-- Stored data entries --
──────────

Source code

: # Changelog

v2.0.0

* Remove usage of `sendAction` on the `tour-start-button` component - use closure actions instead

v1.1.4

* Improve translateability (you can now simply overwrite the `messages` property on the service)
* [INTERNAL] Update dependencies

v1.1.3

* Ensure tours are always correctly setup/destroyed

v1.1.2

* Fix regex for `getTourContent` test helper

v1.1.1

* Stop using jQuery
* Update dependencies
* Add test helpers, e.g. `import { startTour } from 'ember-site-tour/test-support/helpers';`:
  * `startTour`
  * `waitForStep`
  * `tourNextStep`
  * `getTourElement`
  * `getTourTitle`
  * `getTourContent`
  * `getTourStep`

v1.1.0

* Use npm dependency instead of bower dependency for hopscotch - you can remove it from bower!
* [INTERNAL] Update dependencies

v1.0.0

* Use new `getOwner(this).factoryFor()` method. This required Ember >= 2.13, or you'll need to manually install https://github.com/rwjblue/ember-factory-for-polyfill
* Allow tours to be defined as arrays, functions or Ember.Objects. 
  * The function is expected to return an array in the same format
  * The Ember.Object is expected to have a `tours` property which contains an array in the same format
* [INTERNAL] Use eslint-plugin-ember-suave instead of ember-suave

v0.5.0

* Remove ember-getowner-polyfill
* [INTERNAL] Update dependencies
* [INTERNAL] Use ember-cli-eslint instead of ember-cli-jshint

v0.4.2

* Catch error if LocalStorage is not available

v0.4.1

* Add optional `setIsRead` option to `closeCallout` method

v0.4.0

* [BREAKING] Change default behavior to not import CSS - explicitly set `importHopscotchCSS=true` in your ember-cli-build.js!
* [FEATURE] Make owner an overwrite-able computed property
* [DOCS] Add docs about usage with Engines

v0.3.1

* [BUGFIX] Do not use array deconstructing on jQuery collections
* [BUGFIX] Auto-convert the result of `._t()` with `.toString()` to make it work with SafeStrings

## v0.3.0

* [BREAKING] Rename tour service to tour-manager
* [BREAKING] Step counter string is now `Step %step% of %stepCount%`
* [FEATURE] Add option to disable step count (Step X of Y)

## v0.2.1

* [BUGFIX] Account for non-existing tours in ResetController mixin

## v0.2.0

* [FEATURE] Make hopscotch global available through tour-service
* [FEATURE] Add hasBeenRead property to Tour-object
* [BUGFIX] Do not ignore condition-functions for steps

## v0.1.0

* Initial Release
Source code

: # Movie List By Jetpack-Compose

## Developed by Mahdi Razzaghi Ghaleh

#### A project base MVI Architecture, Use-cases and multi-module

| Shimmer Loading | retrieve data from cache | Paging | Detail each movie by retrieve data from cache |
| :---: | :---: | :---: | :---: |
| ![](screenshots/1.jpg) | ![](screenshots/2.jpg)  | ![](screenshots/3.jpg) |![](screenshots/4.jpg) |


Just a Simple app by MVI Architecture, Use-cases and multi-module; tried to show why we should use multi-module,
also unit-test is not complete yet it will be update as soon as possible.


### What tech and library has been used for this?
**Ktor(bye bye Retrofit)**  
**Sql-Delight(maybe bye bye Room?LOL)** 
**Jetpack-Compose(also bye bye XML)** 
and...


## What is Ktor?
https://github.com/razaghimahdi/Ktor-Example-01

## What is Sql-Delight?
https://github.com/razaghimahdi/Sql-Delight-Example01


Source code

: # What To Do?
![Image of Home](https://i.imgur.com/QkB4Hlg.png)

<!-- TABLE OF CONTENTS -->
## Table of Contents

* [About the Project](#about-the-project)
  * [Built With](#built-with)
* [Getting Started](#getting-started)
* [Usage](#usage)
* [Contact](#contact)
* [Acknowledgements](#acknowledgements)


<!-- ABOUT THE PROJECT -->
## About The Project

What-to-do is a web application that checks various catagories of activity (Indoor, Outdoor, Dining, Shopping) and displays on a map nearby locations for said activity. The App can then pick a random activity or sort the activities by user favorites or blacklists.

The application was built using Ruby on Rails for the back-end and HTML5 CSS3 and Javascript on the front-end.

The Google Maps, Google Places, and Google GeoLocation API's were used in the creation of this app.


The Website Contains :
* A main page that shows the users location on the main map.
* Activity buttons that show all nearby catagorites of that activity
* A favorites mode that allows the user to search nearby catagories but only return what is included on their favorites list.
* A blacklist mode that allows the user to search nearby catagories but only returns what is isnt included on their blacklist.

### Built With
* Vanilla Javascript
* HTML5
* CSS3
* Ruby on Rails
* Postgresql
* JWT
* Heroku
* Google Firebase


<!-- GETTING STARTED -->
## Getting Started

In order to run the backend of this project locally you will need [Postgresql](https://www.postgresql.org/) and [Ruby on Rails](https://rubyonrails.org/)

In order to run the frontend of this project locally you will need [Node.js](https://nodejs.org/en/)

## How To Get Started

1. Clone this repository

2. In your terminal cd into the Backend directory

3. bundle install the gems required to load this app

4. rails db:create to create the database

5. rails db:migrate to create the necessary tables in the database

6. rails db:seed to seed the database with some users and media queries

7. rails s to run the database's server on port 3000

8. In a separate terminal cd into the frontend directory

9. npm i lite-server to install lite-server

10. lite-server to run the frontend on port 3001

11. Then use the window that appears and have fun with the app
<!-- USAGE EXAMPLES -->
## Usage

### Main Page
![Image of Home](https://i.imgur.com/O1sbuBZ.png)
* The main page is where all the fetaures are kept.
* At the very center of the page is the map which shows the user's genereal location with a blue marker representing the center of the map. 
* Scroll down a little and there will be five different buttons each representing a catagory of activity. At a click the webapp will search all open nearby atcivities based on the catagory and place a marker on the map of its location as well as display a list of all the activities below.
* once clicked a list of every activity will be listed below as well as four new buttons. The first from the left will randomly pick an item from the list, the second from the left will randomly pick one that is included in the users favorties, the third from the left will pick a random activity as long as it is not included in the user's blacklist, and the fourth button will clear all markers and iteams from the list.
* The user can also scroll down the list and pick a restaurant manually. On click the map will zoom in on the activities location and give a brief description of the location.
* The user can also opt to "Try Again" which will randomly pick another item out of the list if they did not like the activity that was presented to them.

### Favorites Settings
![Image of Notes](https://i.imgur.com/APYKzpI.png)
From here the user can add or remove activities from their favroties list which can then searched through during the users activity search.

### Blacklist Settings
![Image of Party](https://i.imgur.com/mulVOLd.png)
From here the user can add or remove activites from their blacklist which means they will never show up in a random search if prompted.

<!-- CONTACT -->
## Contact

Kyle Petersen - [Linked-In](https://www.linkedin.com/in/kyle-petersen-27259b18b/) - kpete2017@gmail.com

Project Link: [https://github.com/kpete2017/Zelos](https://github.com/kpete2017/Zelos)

──────────

-- EXERCISE DETAILS --
Scan the data above and report each line in which "service" is present.

-- FINISHED TASK --
* Improve translateability (you can now simply overwrite the `messages` property on the service)
* [BREAKING] Rename tour service to tour-manager
* [FEATURE] Make hopscotch global available through tour-service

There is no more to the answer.